A Canadian also held captive in Syria said Thursday freed Japanese journalist Jumpei Yasuda should not be criticized for doing his job.

Yasuda, 44, who returned to Japan late last month after 40 months of captivity, has been criticized for putting himself in harm's way by entering Syria alone. He was almost immediately taken hostage by a warring faction that then demanded a ransom for his release.

"I think it is very important for journalists and humanitarians to go to areas where a lot of people don't or can't get to," Sean Moore told Kyodo News in a telephone interview. "The truth has to be told somehow, and that is a journalist's job."

"He (Yasuda) wasn't carrying a handgun or an AK47. He was there with a pen, and his punishment for carrying a pen was absolutely brutal and unnecessary," Moore said.

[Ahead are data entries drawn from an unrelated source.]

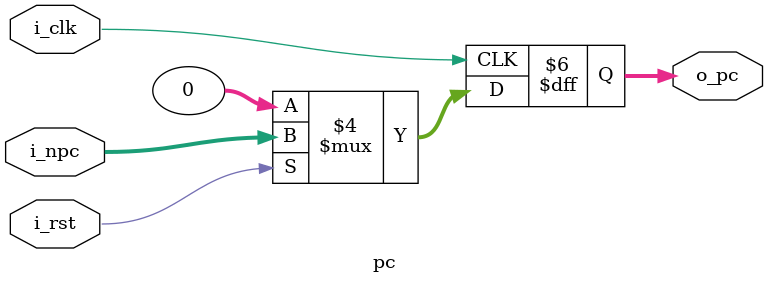
<source format=v>
`timescale 1ns / 1ps


module pc (
    input wire i_clk,
    input wire i_rst,
    input wire [31:0] i_npc,
    output reg [31:0] o_pc
);
  always @(posedge i_clk) begin
    if (!i_rst) o_pc <= 32'b0;
    else o_pc <= i_npc;
  end
endmodule

</source>
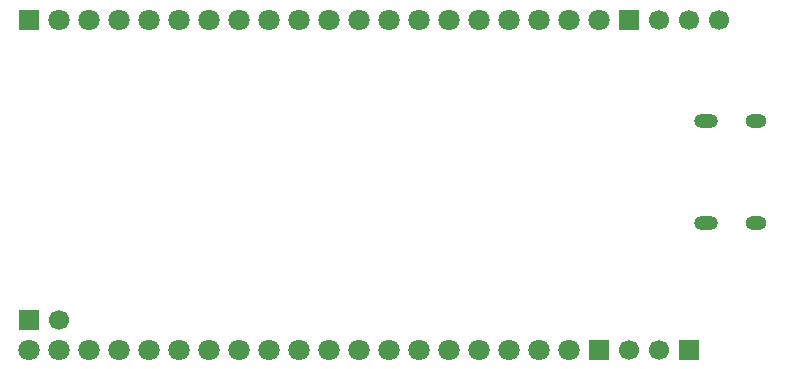
<source format=gbs>
G04 Layer: BottomSolderMaskLayer*
G04 EasyEDA Pro v2.2.27.1, 2024-09-15 10:59:50*
G04 Gerber Generator version 0.3*
G04 Scale: 100 percent, Rotated: No, Reflected: No*
G04 Dimensions in millimeters*
G04 Leading zeros omitted, absolute positions, 3 integers and 5 decimals*
%TF.GenerationSoftware,KiCad,Pcbnew,8.0.5*%
%TF.CreationDate,2024-09-23T12:45:29+08:00*%
%TF.ProjectId,li-chuang-di-wen-xing-cw32f030c8t6-kai-fa-ban,6c692d63-6875-4616-9e67-2d64692d7765,rev?*%
%TF.SameCoordinates,Original*%
%TF.FileFunction,Soldermask,Bot*%
%TF.FilePolarity,Negative*%
%FSLAX46Y46*%
G04 Gerber Fmt 4.6, Leading zero omitted, Abs format (unit mm)*
G04 Created by KiCad (PCBNEW 8.0.5) date 2024-09-23 12:45:29*
%MOMM*%
%LPD*%
G01*
G04 APERTURE LIST*
%ADD10R,1.800000X1.800000*%
%ADD11C,1.800000*%
%ADD12R,1.700000X1.700000*%
%ADD13C,1.700000*%
%ADD14O,2.000000X1.200000*%
%ADD15O,1.800000X1.200000*%
G04 APERTURE END LIST*
D10*
%TO.C,H2*%
X118110000Y-100330000D03*
D11*
X115570000Y-100330000D03*
X113030000Y-100330000D03*
X110490000Y-100330000D03*
X107950000Y-100330000D03*
X105410000Y-100330000D03*
X102870000Y-100330000D03*
X100330000Y-100330000D03*
X97790000Y-100330000D03*
X95250000Y-100330000D03*
X92710000Y-100330000D03*
X90170000Y-100330000D03*
X87630000Y-100330000D03*
X85090000Y-100330000D03*
X82550000Y-100330000D03*
X80010000Y-100330000D03*
X77470000Y-100330000D03*
X74930000Y-100330000D03*
X72390000Y-100330000D03*
X69850000Y-100330000D03*
%TD*%
D10*
%TO.C,H3*%
X69850000Y-72390000D03*
D11*
X72390000Y-72390000D03*
X74930000Y-72390000D03*
X77470000Y-72390000D03*
X80010000Y-72390000D03*
X82550000Y-72390000D03*
X85090000Y-72390000D03*
X87630000Y-72390000D03*
X90170000Y-72390000D03*
X92710000Y-72390000D03*
X95250000Y-72390000D03*
X97790000Y-72390000D03*
X100330000Y-72390000D03*
X102870000Y-72390000D03*
X105410000Y-72390000D03*
X107950000Y-72390000D03*
X110490000Y-72390000D03*
X113030000Y-72390000D03*
X115570000Y-72390000D03*
X118110000Y-72390000D03*
%TD*%
D12*
%TO.C,H1*%
X125730000Y-100330000D03*
D13*
X123190000Y-100330000D03*
X120650000Y-100330000D03*
%TD*%
D14*
%TO.C,USB1*%
X127175000Y-89635000D03*
D15*
X131375000Y-89635000D03*
D14*
X127175000Y-80985000D03*
D15*
X131375000Y-80985000D03*
%TD*%
D12*
%TO.C,H6*%
X69850000Y-97790000D03*
D13*
X72390000Y-97790000D03*
%TD*%
D12*
%TO.C,H4*%
X120650000Y-72390000D03*
D13*
X123190000Y-72390000D03*
X125730000Y-72390000D03*
X128270000Y-72390000D03*
%TD*%
M02*

</source>
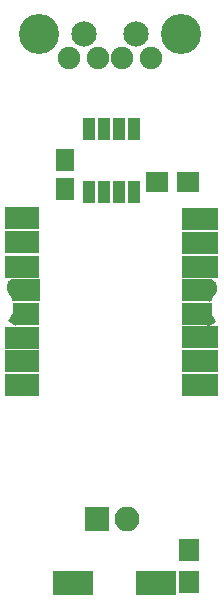
<source format=gbr>
G04 #@! TF.FileFunction,Soldermask,Top*
%FSLAX46Y46*%
G04 Gerber Fmt 4.6, Leading zero omitted, Abs format (unit mm)*
G04 Created by KiCad (PCBNEW 4.0.4-stable) date 03/30/17 11:45:36*
%MOMM*%
%LPD*%
G01*
G04 APERTURE LIST*
%ADD10C,0.100000*%
%ADD11O,1.800000X1.400000*%
%ADD12O,0.500000X0.500000*%
%ADD13R,1.000000X1.950000*%
%ADD14R,1.650000X1.900000*%
%ADD15C,2.150000*%
%ADD16C,1.901140*%
%ADD17C,3.399740*%
%ADD18R,1.700000X1.900000*%
%ADD19R,1.900000X1.700000*%
%ADD20R,3.400000X2.000000*%
%ADD21R,2.100000X2.100000*%
%ADD22O,2.100000X2.100000*%
%ADD23R,2.900000X1.900000*%
%ADD24R,2.400000X1.900000*%
%ADD25R,2.300000X1.900000*%
%ADD26R,3.100000X1.900000*%
%ADD27R,2.500000X1.900000*%
G04 APERTURE END LIST*
D10*
D11*
X142960000Y-78840000D03*
D12*
X142960000Y-81200000D03*
D10*
G36*
X143321410Y-79596314D02*
X142628590Y-79996314D01*
X142078590Y-79043686D01*
X142771410Y-78643686D01*
X143321410Y-79596314D01*
X143321410Y-79596314D01*
G37*
G36*
X142782237Y-80801606D02*
X143460676Y-81225541D01*
X142877765Y-82158394D01*
X142199326Y-81734459D01*
X142782237Y-80801606D01*
X142782237Y-80801606D01*
G37*
D13*
X149055000Y-70810000D03*
X150325000Y-70810000D03*
X151595000Y-70810000D03*
X152865000Y-70810000D03*
X152865000Y-65410000D03*
X151595000Y-65410000D03*
X150325000Y-65410000D03*
X149055000Y-65410000D03*
D14*
X146970000Y-68060000D03*
X146970000Y-70560000D03*
D15*
X148600000Y-57400000D03*
X153000000Y-57400000D03*
D16*
X154300000Y-59400000D03*
X151800000Y-59400000D03*
X149800000Y-59400000D03*
X147300000Y-59400000D03*
D17*
X156800000Y-57400000D03*
X144800000Y-57400000D03*
D18*
X157510000Y-101090000D03*
X157510000Y-103790000D03*
D19*
X157450000Y-69950000D03*
X154750000Y-69950000D03*
D20*
X147680000Y-103860000D03*
X154680000Y-103860000D03*
D21*
X149730000Y-98450000D03*
D22*
X152270000Y-98450000D03*
D23*
X143400000Y-72997600D03*
X143400000Y-75029600D03*
X143400000Y-77112400D03*
D24*
X143700000Y-79093600D03*
D25*
X143700000Y-81125600D03*
D23*
X143400000Y-83106800D03*
X143400000Y-85113400D03*
D26*
X158450000Y-73035700D03*
X158450000Y-75118500D03*
X158450000Y-77099700D03*
D27*
X158150000Y-79119000D03*
X158150000Y-81151000D03*
D26*
X158450000Y-83056000D03*
X158450000Y-85088000D03*
X158450000Y-87120000D03*
D23*
X143400000Y-87120000D03*
D10*
G36*
X158578590Y-81223685D02*
X159271410Y-80823685D01*
X159821410Y-81776313D01*
X159128590Y-82176313D01*
X158578590Y-81223685D01*
X158578590Y-81223685D01*
G37*
G36*
X159297764Y-80058394D02*
X158619325Y-79634459D01*
X159202236Y-78701606D01*
X159880675Y-79125541D01*
X159297764Y-80058394D01*
X159297764Y-80058394D01*
G37*
D11*
X159000000Y-78870000D03*
D12*
X159000000Y-81230000D03*
M02*

</source>
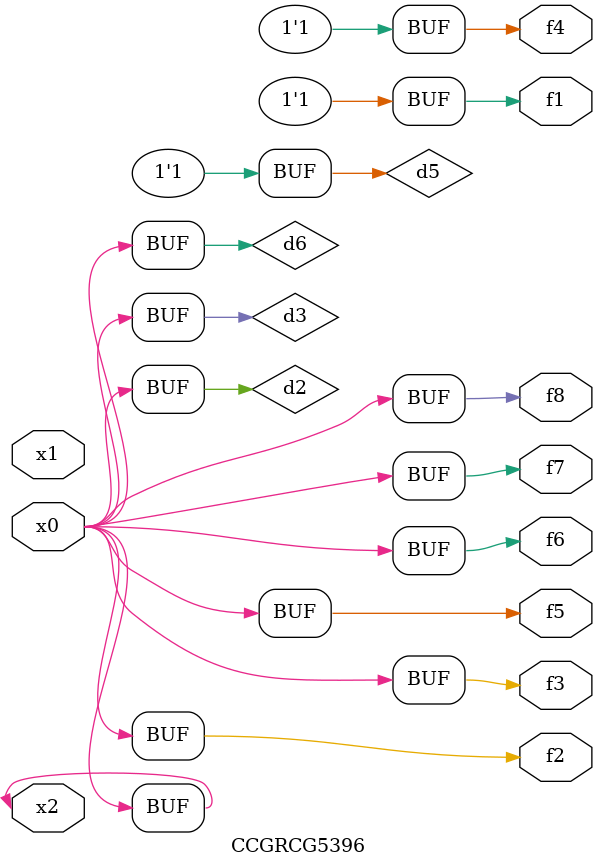
<source format=v>
module CCGRCG5396(
	input x0, x1, x2,
	output f1, f2, f3, f4, f5, f6, f7, f8
);

	wire d1, d2, d3, d4, d5, d6;

	xnor (d1, x2);
	buf (d2, x0, x2);
	and (d3, x0);
	xnor (d4, x1, x2);
	nand (d5, d1, d3);
	buf (d6, d2, d3);
	assign f1 = d5;
	assign f2 = d6;
	assign f3 = d6;
	assign f4 = d5;
	assign f5 = d6;
	assign f6 = d6;
	assign f7 = d6;
	assign f8 = d6;
endmodule

</source>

"Anybody that criticizes him truly doesn't understand the situation," said Moore, 48, a resident of Ontario, Canada, who was freed in February after being held captive for about a month.

Moore also faced criticism when he returned home.

"Many said, 'Sean Moore deserved it and should have been left to rot in hell.' I was told I took the risk and now I should pay the price," he said. "It is difficult to read and hear these comments."

Moore was taken hostage while trying to help a Canadian woman bring her two sons home from her ex-husband in Lebanon by spiriting them through Syria and to Turkey.

"He (Yasuda) has been through literal hell. It is easy to put blinders on and walk away," Moore said.

Yasuda has said he and Moore were held at the same location, and Moore said Yasuda may have remembered his name because he said it every time guards threw food into his cell.

The captivity was "a living hell" with torture, including beatings by fists and paddles, Moore said. He was confined in a 3x5 foot cell which was sometimes flooded, and fed rotting food.

Moore said he did not see Yasuda at the facility since he was blindfolded and handcuffed any time his captors took him out of the cell.

He also said his captors told him on the day of his release that they were Hayat Tahrir al-Sham, formed through a merger of several groups including the Nusra Front.